I will be vending at the Havre de Grace reptile show this weekend, 10Jan15.
All Maryland Reptile Show


I will also be vending at a new show in Frederick Maryland, 24Jan15.
Western Maryland Reptile Show


I will have plenty of feeder insects including 4 types of Fruit flies, several types of springtails and woodlice.
In addition, I will have the following frogs available:

Yellow terribilis
Orange terribilis
reticulated auratus
vanzolinii
varadero imitator
luecamelas
Brazilian yellowhead tinctorius
Azureus tinctorius
Patricia tinctorius
Epipedobates tricolor "Zarayunga"

and a few odds and ends

I will also have various plant clippings for sale. 
***Note- All frogs are captive bred and raised at my house.***

***Coming soon ***
F1 captive bred Golden Mantella (Mantella aurantiaca)
F1 captive bred Ameerega trivittatus,formerly Epipedobates trivittatus "Red"
F1 captive bred Robertus tinctorius
Lorenzo tinctorius


----------



## dartsami (Oct 30, 2006)

I wanted to add that I will also be offering portions of tropical moss. I have around 5 types in limited quantities. The mosses were harvested from frog containing tanks and grown for over one month in frog free containers.

And at long last........

I am finally able to accept credit card payments with thanks to my 11 yr old daughter for the great Christmas present!

See you all at the show.


----------



## Judy S (Aug 29, 2010)

Randy...would you have any adult/older subadult sexed standard intermedius that are unrelated to what I got from you???


----------



## dartsami (Oct 30, 2006)

Judy S said:


> Randy...would you have any adult/older subadult sexed standard intermedius that are unrelated to what I got from you???

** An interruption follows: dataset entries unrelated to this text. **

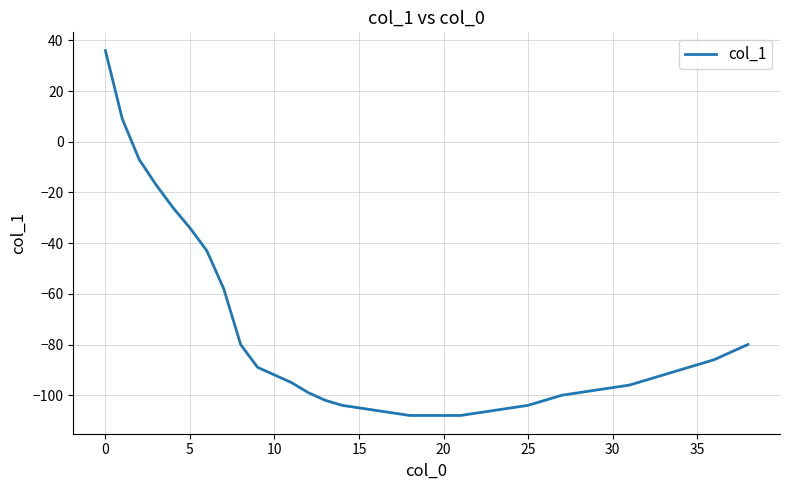

What is the maximum value shown in the chart?

36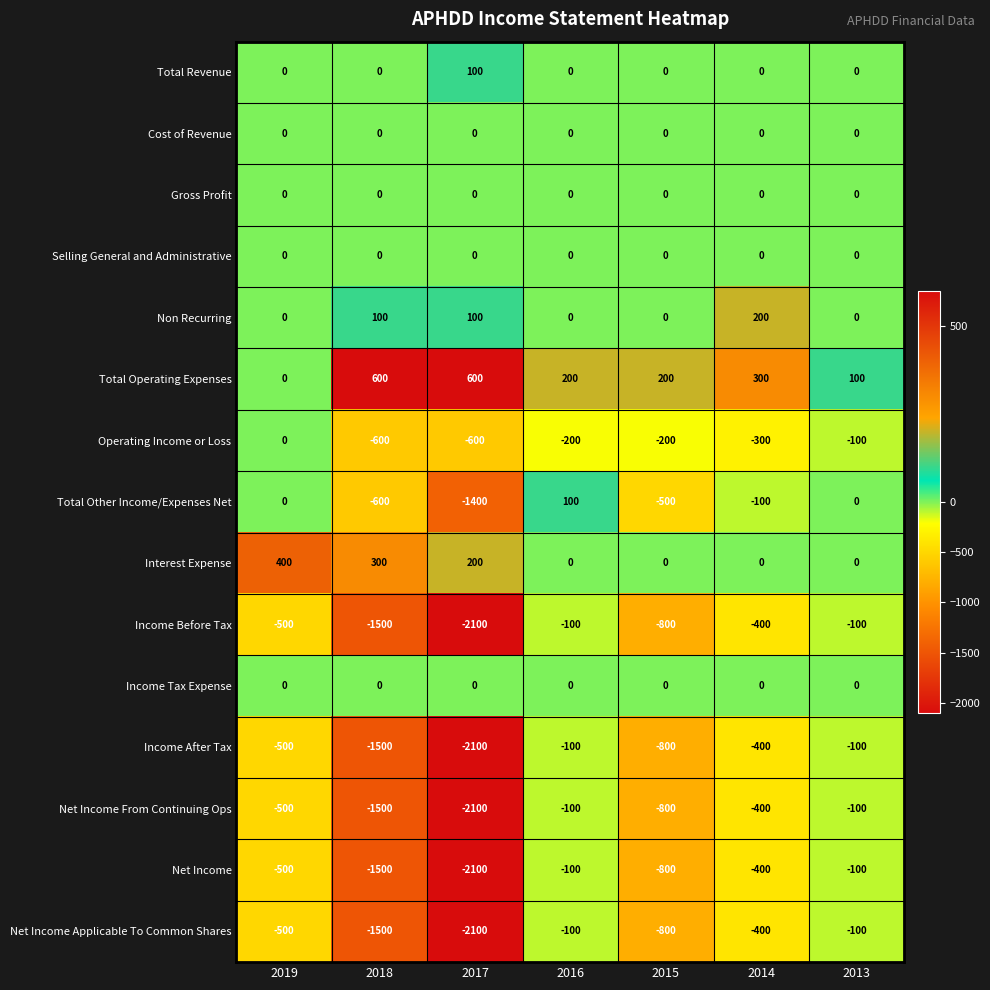

What value does the Total Other Income/Expenses Net series have at 2016?

100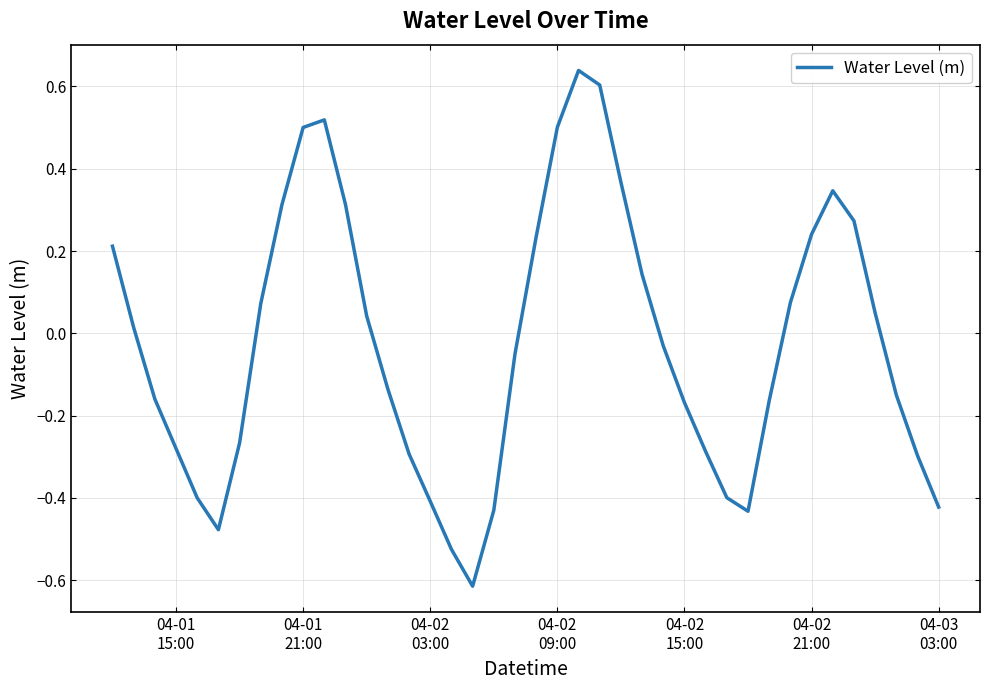

Reading right to left, what are all the values shown in this chart?

-0.4	-0.3	-0.1	0.0	0.3	0.3	0.2	0.1	-0.2	-0.4	-0.4	-0.3	-0.2	-0.0	0.1	0.4	0.6	0.6	0.5	0.2	-0.1	-0.4	-0.6	-0.5	-0.4	-0.3	-0.1	0.0	0.3	0.5	0.5	0.3	0.1	-0.3	-0.5	-0.4	-0.3	-0.2	0.0	0.2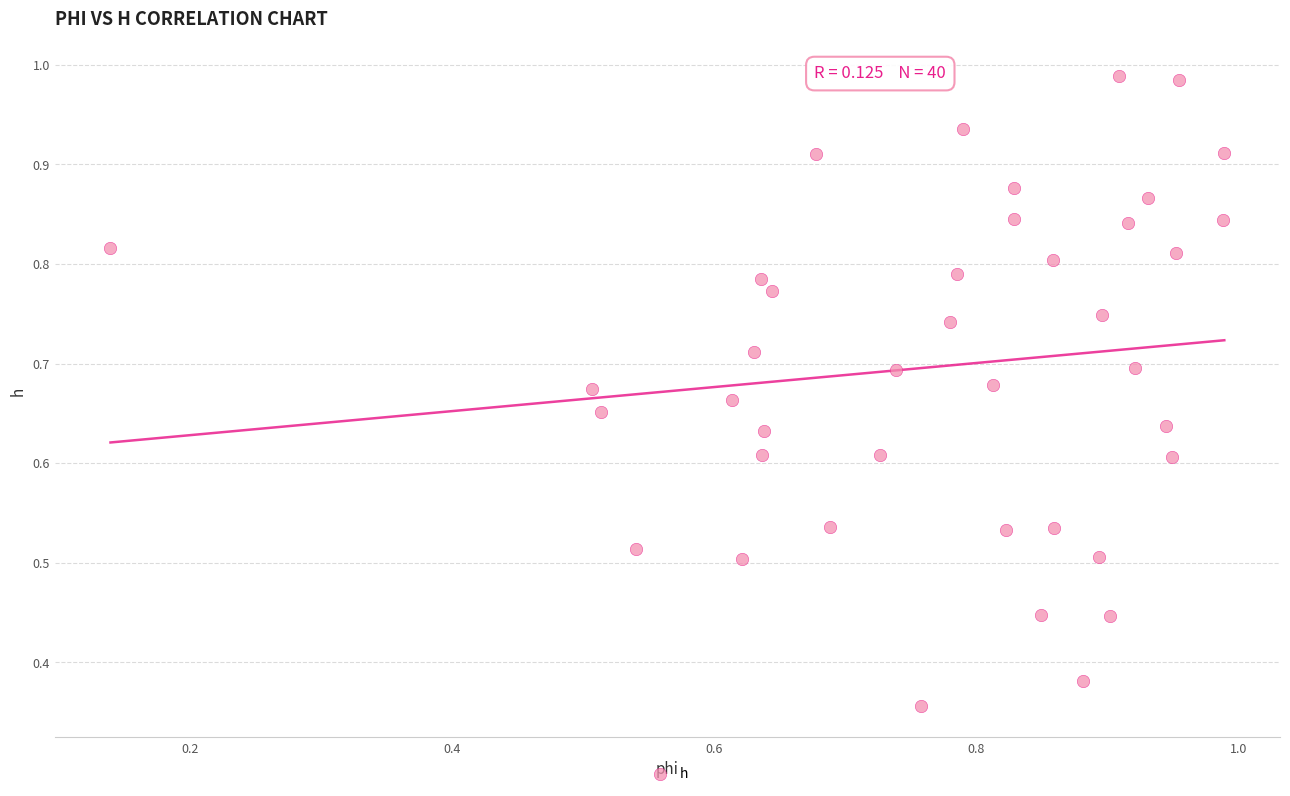

Count the number of points in this scatter plot.

40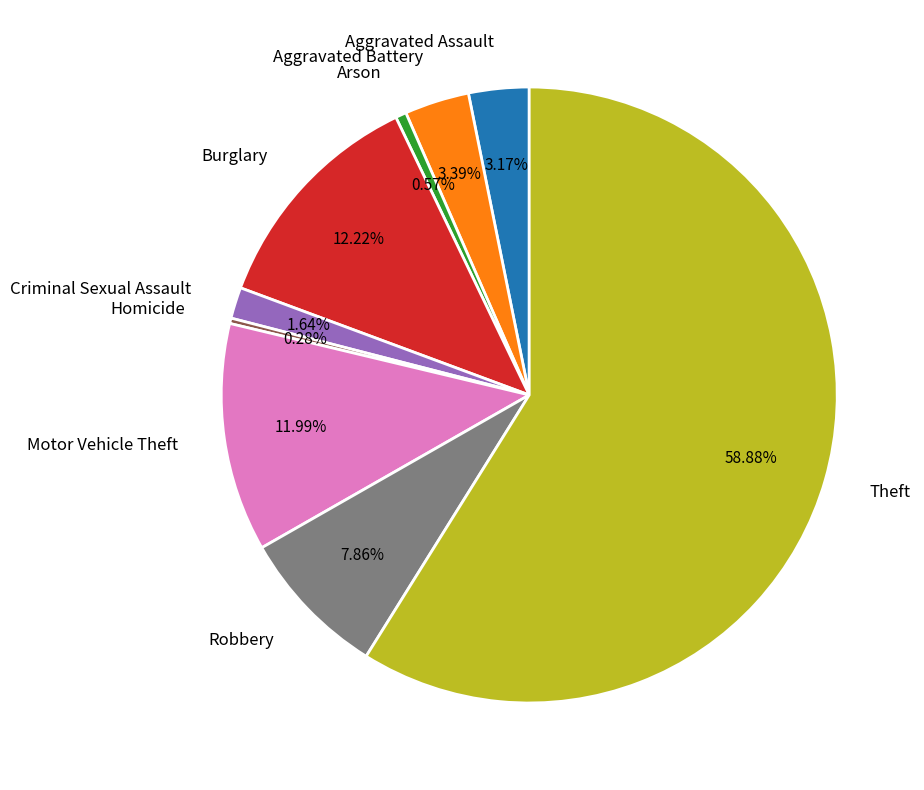

What portion of the pie excludes Criminal Sexual Assault?

98.4%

Sorry Judy. I cant help you with this one.


----------



## radiata (Jul 24, 2010)

Randy,

Any time estimate on your Golden Mantella teaser?

Thanks,
Bob


----------



## dartsami (Oct 30, 2006)

I may bring a few to the Frederick Show, if not the next Havare de grace show. Just waiting for them to put on some size. They will be roughly 1/3 to half grown.


----------